Immunohistochemistry: Following fixation, brain and spinal cord tissues were processed, embedded, and sectioned into 40 μm sections on 76×51 mm glass slides at NeuroScience Associates (NSA Labs®; Knoxville, TN, USA) using MultiBrain® and MutiCord® Technologies. Brain hemispheres (N=22 marmosets) were randomized per treatment group and 6 hemispheres were embedded per each of the three MultiBrain® blocks. Each MultiBrain® block contained at least one marmoset from each of the four treatment conditions. All spinal cord tissues (n=16 marmosets) were embedded into one MultiCord® block. Spinal cords were only evaluated in the second experiment. After sectioning, antigen retrieval was performed for a complete series spanning the entire brain or spinal cord (every 24th section) were immunostained with mouse phospho-tau Ser202, Thr205 (AT8, 1:50; Thermo Fischer Scientific, Waltham, MA, USA, cat no. MN1020), rabbit anti-alpha-synuclein pS129 (ASYN p^S129; 1:1,500; Abcam, Waltham, MA, USA, cat no. ab51253), and rabbit recombinant monoclonal anti-alpha-synuclein aggregate antibody [MJFR-14-6-4-2, 1:500,000; Abcam, Waltham, MA, USA, cat no. ab209538]. Secondary antibodies applied were goat anti-rabbit or goat anti-mouse biotinylated (Vector Laboratories, Newark, CA, USA, cat no. ba-1000 and ba-9200). Nickel enhanced 3,3′-diaminobenzidine (NiDAB) was used as a chromogen. Cellular architecture and nuclei tissue sections were stained with hematoxylin and eosin or a neutral red counterstain. Archived postmortem human brain tissues at NSA were used as positive controls for immunostaining.
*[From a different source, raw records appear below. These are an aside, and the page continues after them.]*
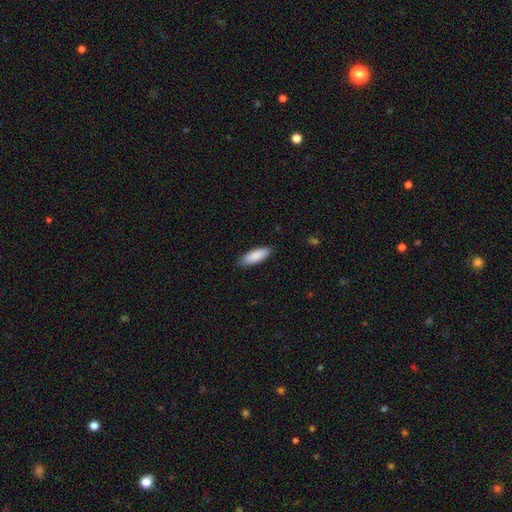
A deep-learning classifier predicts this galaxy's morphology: Smooth or featured?
  - smooth: 89% *
  - featured or disk: 6%
  - star or artifact: 6%
How rounded?
  - in between: 70% *
  - cigar-shaped: 29%
  - round: 2%
Merging?
  - none: 85% *
  - minor disturbance: 12%
  - major disturbance: 2%
  - merger: 1%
Quantitative Pathology: Scans of pS129 α-syn and Tau AT8 immunostained tissue sections were generated using a Digital Tissue Scope™ LE (Huron Digital Pathology, ON, CAN) at 20× & 40× magnification. The following anatomical areas were examined in the marmoset brain: spinal cord, midbrain/brainstem, limbic system, and neocortex. H. Braak et al., Staging of brain pathology related to sporadic Parkinson's disease. Neurobiol. Aging 24, 197-211 (2003). Within these four anatomical areas, pS129 α-syn immunopositive staining was quantified in 16 brain regions: basolateral dorsal amygdaloid nucleus (BLD), paralaminar amygdaloid nucleus (PaL), anterior entorhinal cortex (aEnt), posterior entorhinal cortex (pEnt), frontal cortex area 8 (A8), frontal cortex area 11 (A11), hippocampus (CA3), medulla adjacent to the 4th ventricle (med 4V), medial longitudinal fasciculus (mlf), parietal area (PE), perirhinal area 36 (A36), substantia nigra (Sn), primary visual cortex (V1) & visual area 2 (V2), anterior horn of spinal cord (AntH), and posterior horn of spinal cord (PosH). Brain abbreviations cited here are from the Marmoset Brain in Stereotaxic Coordinates. G. Paxinos, C. Watson, M. Rosa, M. Petrides, H. Tokuno, The Marmoset Brain in Stereotaxic Coordinates, Elsevier Academic Press (2012).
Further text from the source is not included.